─── SUPPLIED MATERIAL

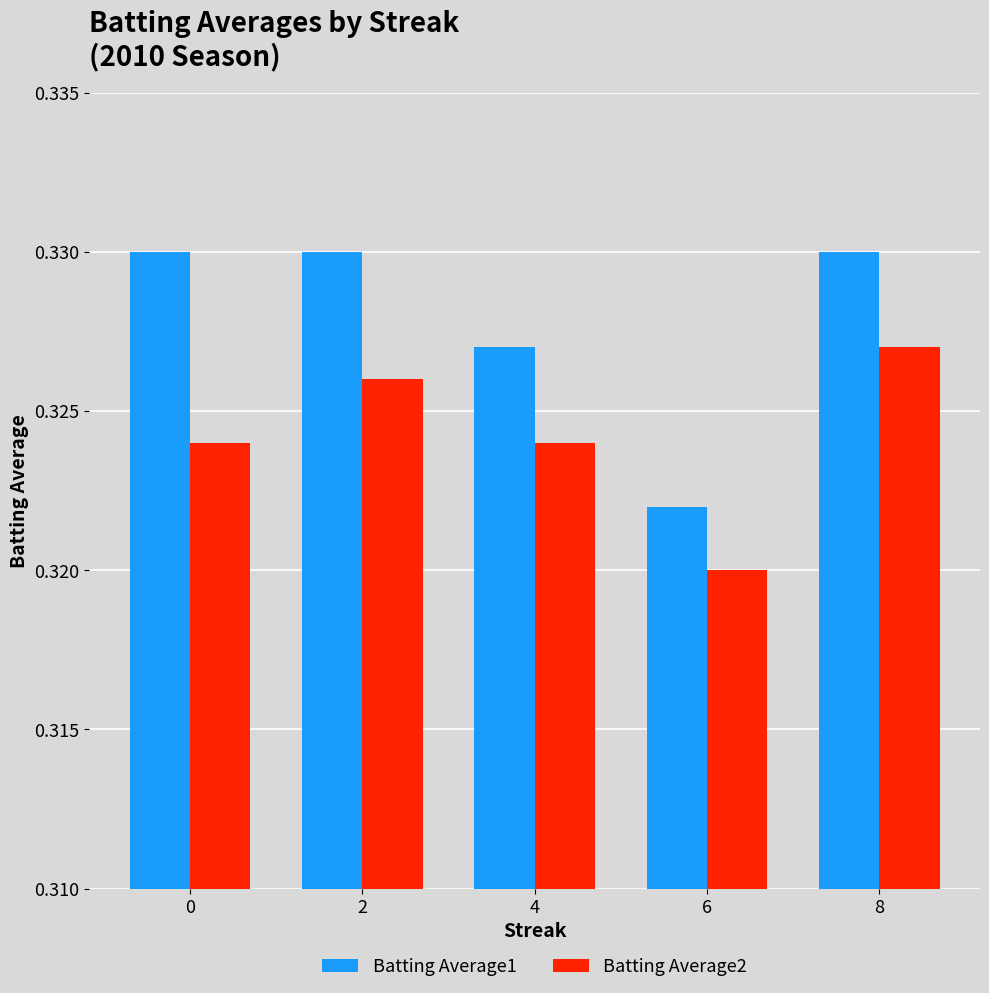

The Batting Average1 series shows 0.1 at 2. True or false?

False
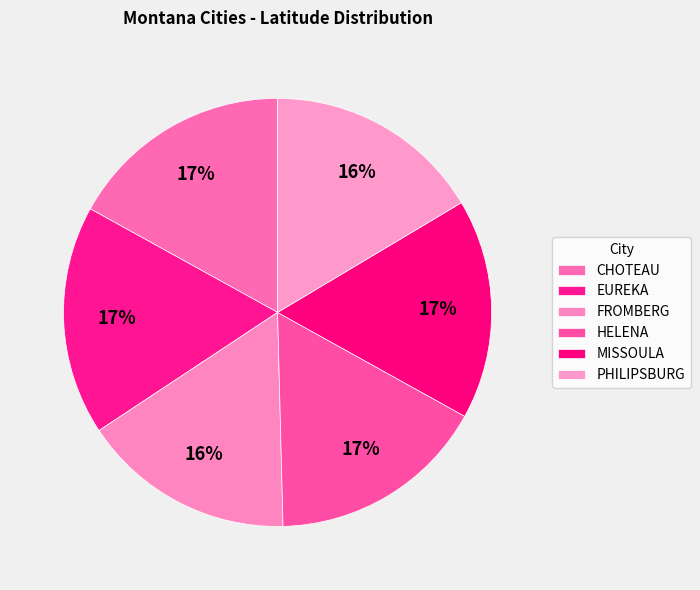

What is the smallest slice in the pie chart?

FROMBERG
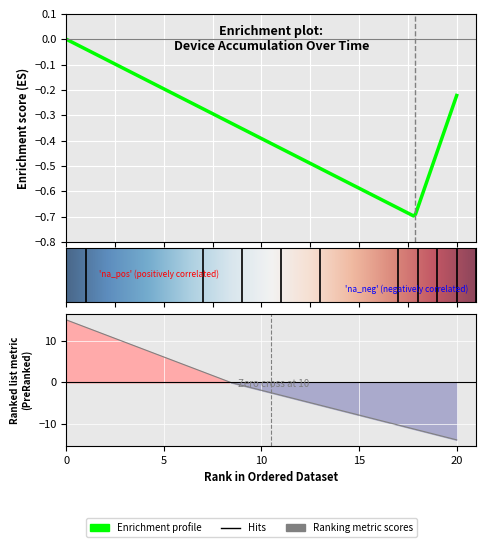

Read the value at , to the nearest 5.

15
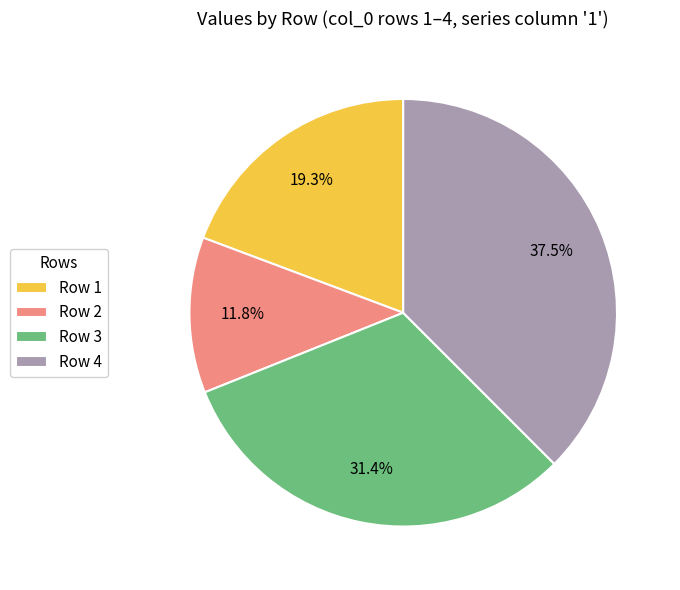

Rank the categories by value from highest to lowest.

Row 4, Row 3, Row 1, Row 2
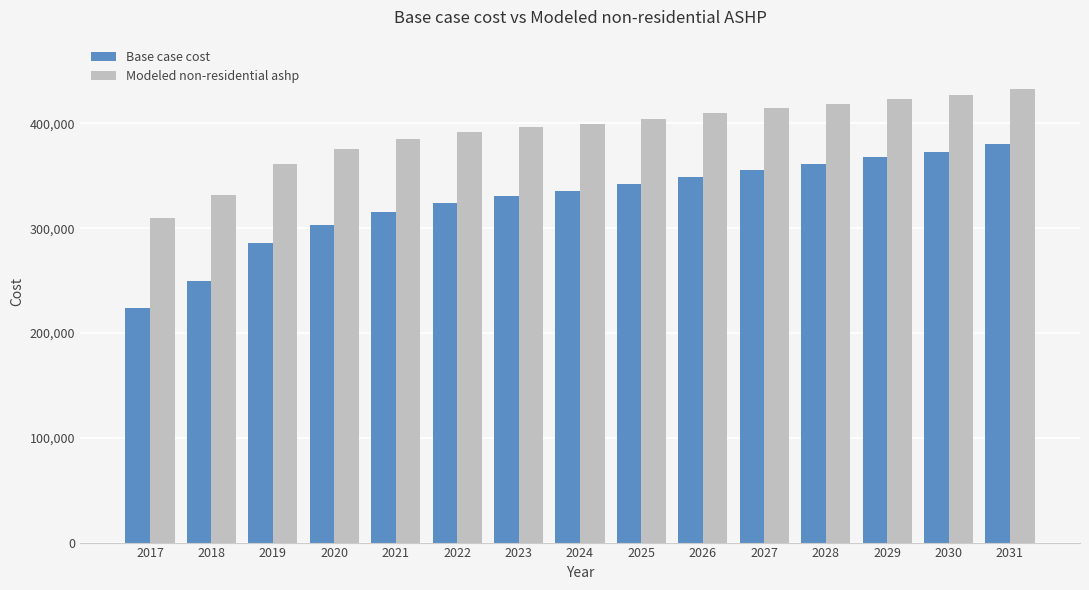

What is the difference between the maximum and minimum values in the Base case cost series?

156091.0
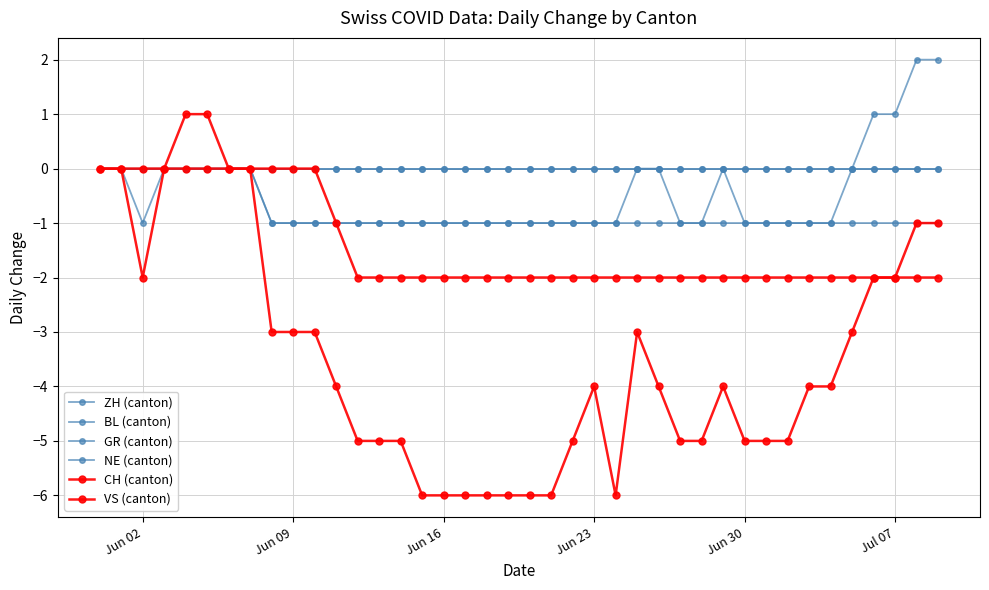

Count the ZH (canton) values in the range -1 to 0.

36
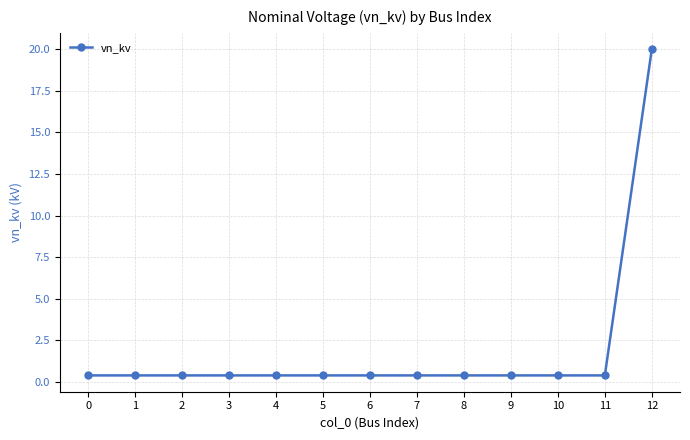

The chart shows a value of 0.4 at 0. True or false?

True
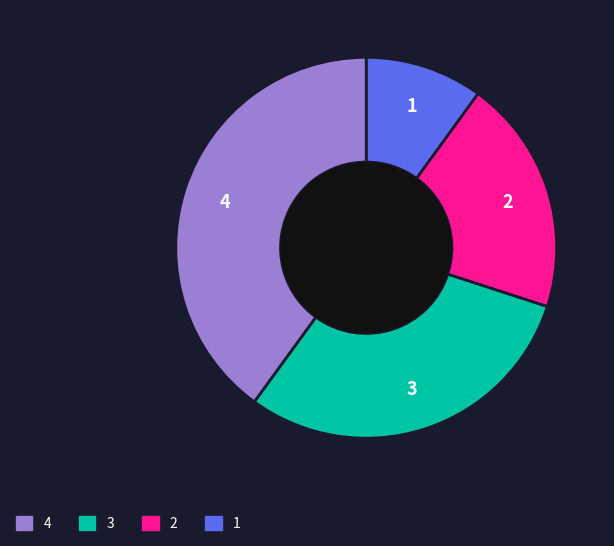

What is the largest slice in the pie chart?

4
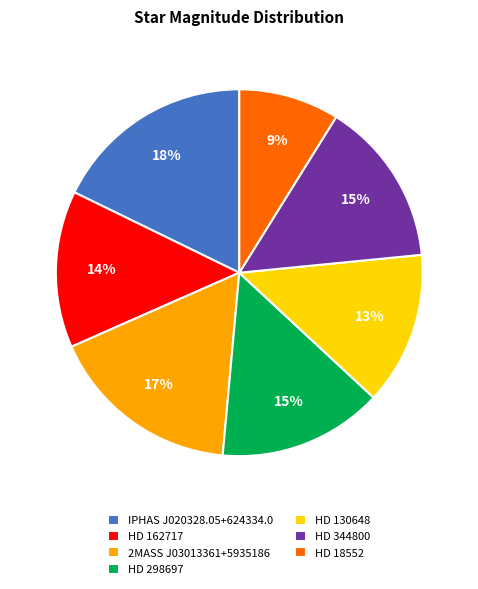

Does HD 18552 represent more than half of the total?

No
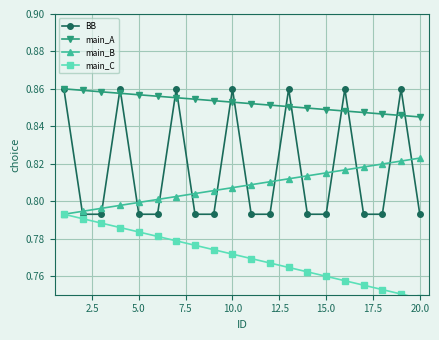

The value of main_B at 5.0 is 1.3. True or false?

False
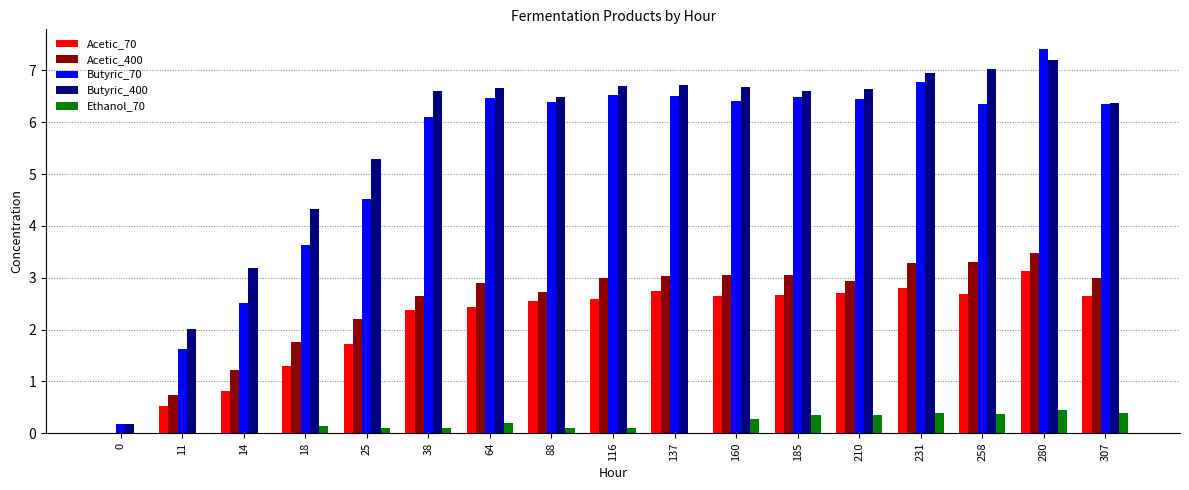

Does the chart contain stacked bars?

No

──────

■ WHAT IS NEEDED: Copy out the data above word for word, leaving out the pictures.

■ ANSWER TO THIS EXERCISE:
The Batting Average1 series shows 0.1 at 2. True or false?

False

What is the smallest slice in the pie chart?

FROMBERG

Read the value at , to the nearest 5.

15

Rank the categories by value from highest to lowest.

Row 4, Row 3, Row 1, Row 2

What is the difference between the maximum and minimum values in the Base case cost series?

156091.0

Count the ZH (canton) values in the range -1 to 0.

36

The chart shows a value of 0.4 at 0. True or false?

True

What is the largest slice in the pie chart?

4

Does HD 18552 represent more than half of the total?

No

The value of main_B at 5.0 is 1.3. True or false?

False

Does the chart contain stacked bars?

No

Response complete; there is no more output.